Marty helped Alice with the cleanup, but all the while her mind raced with thoughts of what was going on inside her husband’s head. It was only as they put away the last of the clean dishes that Marty realized she’d said nothing to Jake about the reappearance of Mr. Smith.

I don’t suppose now would be a good time to tell him.

She looked at Alice and forced a smile. “Well, we might as well join Jake.” She pulled off her apron and hung it on a nail by the door.

“I’ll be there shortly,” Alice replied. “Let me put water on for tea.”

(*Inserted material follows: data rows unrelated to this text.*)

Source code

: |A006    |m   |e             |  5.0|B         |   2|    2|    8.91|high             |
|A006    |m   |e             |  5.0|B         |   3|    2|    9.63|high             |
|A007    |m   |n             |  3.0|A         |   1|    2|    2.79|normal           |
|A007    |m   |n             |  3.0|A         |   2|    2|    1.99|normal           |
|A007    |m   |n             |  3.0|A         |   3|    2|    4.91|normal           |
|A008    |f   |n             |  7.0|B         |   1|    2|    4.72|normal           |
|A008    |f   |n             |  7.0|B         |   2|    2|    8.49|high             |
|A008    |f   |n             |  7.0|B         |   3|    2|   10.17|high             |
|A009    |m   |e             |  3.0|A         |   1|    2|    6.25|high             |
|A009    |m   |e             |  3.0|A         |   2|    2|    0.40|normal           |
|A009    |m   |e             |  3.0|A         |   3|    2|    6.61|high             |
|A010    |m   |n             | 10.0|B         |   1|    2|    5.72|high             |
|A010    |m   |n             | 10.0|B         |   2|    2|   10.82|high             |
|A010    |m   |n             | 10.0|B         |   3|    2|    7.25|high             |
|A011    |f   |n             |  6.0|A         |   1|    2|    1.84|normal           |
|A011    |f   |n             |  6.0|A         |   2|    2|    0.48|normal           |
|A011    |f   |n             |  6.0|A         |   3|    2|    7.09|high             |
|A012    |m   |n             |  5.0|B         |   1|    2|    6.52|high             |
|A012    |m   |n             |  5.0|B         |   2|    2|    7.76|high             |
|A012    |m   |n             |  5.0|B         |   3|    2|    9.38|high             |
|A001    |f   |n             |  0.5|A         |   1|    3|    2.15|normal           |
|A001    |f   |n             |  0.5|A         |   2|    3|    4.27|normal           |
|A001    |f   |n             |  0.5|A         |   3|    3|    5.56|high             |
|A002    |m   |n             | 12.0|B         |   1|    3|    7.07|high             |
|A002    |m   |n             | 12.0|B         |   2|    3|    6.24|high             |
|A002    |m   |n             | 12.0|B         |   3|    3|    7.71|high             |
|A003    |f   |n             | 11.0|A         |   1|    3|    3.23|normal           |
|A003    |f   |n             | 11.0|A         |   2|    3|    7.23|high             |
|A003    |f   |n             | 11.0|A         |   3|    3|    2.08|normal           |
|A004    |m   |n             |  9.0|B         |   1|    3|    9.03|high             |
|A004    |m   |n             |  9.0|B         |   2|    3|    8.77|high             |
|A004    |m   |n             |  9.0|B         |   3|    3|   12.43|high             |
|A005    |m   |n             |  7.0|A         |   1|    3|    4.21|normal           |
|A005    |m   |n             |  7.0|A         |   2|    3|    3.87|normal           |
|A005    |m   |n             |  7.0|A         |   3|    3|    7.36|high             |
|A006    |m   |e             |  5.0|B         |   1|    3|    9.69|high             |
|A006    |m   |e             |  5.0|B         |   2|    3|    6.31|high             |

Marty met Alice’s gaze. The young woman clearly felt the tension. She had become Marty’s dearest friend, and yet there was still so much the two women kept hidden away. Maybe it was better that way. Maybe if the worst came about and they had to part company it would be easier to bear.

“I doubt it,” Marty muttered.

“What?” Alice asked.

Marty shook her head and turned for the door. “It wasn’t important. Just me grumbling. Tea sounds wonderful.”

She hurried away before Alice could press for more details. Sometimes life here was like juggling balls at a circus. Keeping everything in motion required not only skill but complete concentration. Unfortunately, Marty wasn’t at all certain that she had enough of either one to get through this crisis.